### Task item:
Search the records below for the word "hand". Copy each line where it occurs.

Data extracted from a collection
---
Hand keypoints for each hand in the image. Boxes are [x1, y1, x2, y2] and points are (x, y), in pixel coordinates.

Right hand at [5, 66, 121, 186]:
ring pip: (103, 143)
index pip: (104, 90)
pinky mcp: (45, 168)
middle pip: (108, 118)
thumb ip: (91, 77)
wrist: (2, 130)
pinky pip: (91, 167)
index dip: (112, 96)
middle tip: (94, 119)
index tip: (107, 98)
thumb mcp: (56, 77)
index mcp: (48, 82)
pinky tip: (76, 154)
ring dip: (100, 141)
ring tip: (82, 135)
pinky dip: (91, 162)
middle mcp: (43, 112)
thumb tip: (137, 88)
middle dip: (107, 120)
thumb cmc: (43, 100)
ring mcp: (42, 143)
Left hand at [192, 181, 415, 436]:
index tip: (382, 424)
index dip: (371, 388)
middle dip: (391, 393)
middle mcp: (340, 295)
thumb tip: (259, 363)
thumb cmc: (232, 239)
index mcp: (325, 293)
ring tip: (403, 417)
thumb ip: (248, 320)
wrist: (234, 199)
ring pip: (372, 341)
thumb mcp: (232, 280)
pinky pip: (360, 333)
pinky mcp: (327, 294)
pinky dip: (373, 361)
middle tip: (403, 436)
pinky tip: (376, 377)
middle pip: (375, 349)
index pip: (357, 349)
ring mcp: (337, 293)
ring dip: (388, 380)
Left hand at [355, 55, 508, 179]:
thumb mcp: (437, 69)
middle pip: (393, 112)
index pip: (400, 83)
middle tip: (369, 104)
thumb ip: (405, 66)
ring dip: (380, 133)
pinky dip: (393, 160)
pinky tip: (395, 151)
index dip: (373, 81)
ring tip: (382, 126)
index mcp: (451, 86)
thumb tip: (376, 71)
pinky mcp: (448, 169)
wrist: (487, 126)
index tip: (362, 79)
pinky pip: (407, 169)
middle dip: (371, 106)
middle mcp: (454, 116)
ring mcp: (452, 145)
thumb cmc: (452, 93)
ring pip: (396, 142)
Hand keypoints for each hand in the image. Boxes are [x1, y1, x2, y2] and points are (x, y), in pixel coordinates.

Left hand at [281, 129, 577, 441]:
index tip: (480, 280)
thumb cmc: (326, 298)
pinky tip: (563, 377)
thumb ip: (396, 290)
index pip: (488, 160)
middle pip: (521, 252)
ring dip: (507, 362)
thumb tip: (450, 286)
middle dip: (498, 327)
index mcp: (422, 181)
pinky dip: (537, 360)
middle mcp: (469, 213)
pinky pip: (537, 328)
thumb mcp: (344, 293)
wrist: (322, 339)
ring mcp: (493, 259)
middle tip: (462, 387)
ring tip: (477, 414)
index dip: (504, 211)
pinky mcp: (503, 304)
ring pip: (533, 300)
---
### Written solution:
Hand keypoints for each hand in the image. Boxes are [x1, y1, x2, y2] and points are (x, y), in pixel coordinates.
Right hand at [5, 66, 121, 186]:
Left hand at [192, 181, 415, 436]:
Left hand at [355, 55, 508, 179]:
Hand keypoints for each hand in the image. Boxes are [x1, y1, x2, y2] and points are (x, y), in pixel coordinates.
Left hand at [281, 129, 577, 441]:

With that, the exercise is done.